3. A psalm of Messiah

It requires little imagination to see in this short and touching psalm a cameo of our Savior’s life. From an out-of-the-way stable in Bethlehem to a criminal’s cross outside the walls of Jerusalem, his every moment was a living testament to meekness and humility. The child born to kingship obediently submitted himself to poor parents and grew to maturity in the most lowly of surroundings. The tools of a common tradesman were his, this young man who listened to the voice of God. And afterward, when God in His own good time called His Son to service, his ears like the Father’s were attuned to the cries of the weak and the suffering:

“Come unto me, all ye that labour and are heavy laden, and I will give you rest. Take my yoke upon you, and learn of me; for I am meek and lowly in heart: and ye shall find rest unto your souls” (Matt. 11:28,29).

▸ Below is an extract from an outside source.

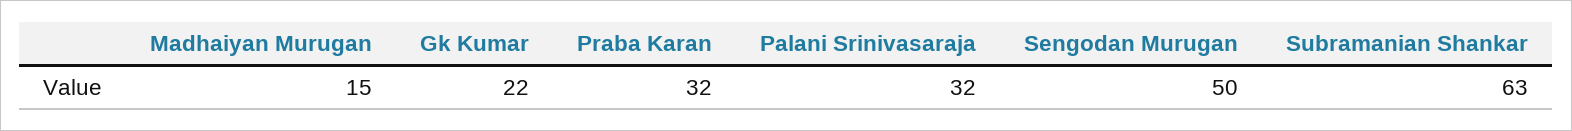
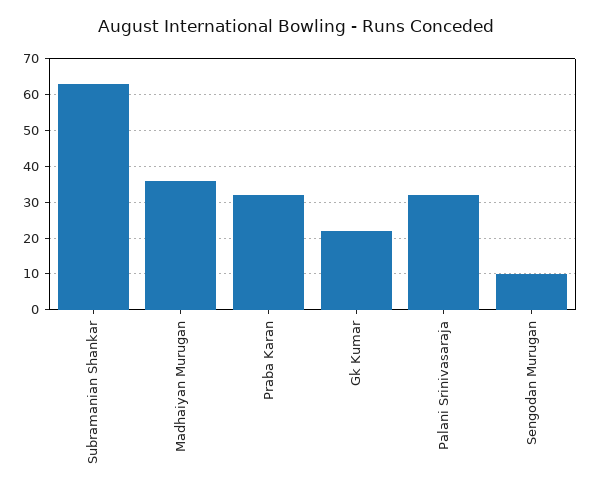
Madhaiyan Murugan: 15 -> 35
Sengodan Murugan: 50 -> 10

Childlike faith was his sure possession; he often found pleasant respite in the eager enthusiasm and simple trust of children (Matt. 18:1-4). They came to him and he taught them; his word was simple and pure. The lilies of the field, the beasts and fowls, the seed and the sower, the fishermen at their toil, were all arrayed as exhortations to childlike faith and dependence upon the Heavenly Father, and the “children” (whether six or sixty) understood. They gathered round him and found a new purpose in life. Surely the words of Jeremiah were written for this man: “The Lord is my portion... therefore will I hope in him. The Lord is good unto them that wait for him, to the soul that seeketh him. It is good that a man should both hope and quietly wait for the salvation of the Lord. It is good for a man that he bear the yoke in his youth” (Lam. 3:24-27).

My heart is not haughty. “And he went a little further, and fell on his face, and prayed, saying, O my Father, if it be possible, let this cup pass from me: nevertheless not as I will, but as thou wilt” (Matt. 26:39).

Neither do I exercise myself in great matters is expressive of Christ’s refusal to become a political Messiah (John 6:15; 18:36).
As a weaned child. Compare “Let this cup pass from me”, followed immediately by a desperate seeking for heavenly help.
Let Israel hope in the Lord. Apply this to the New Israel: From henceforth = the time of suffering; and for ever = the Kingdom!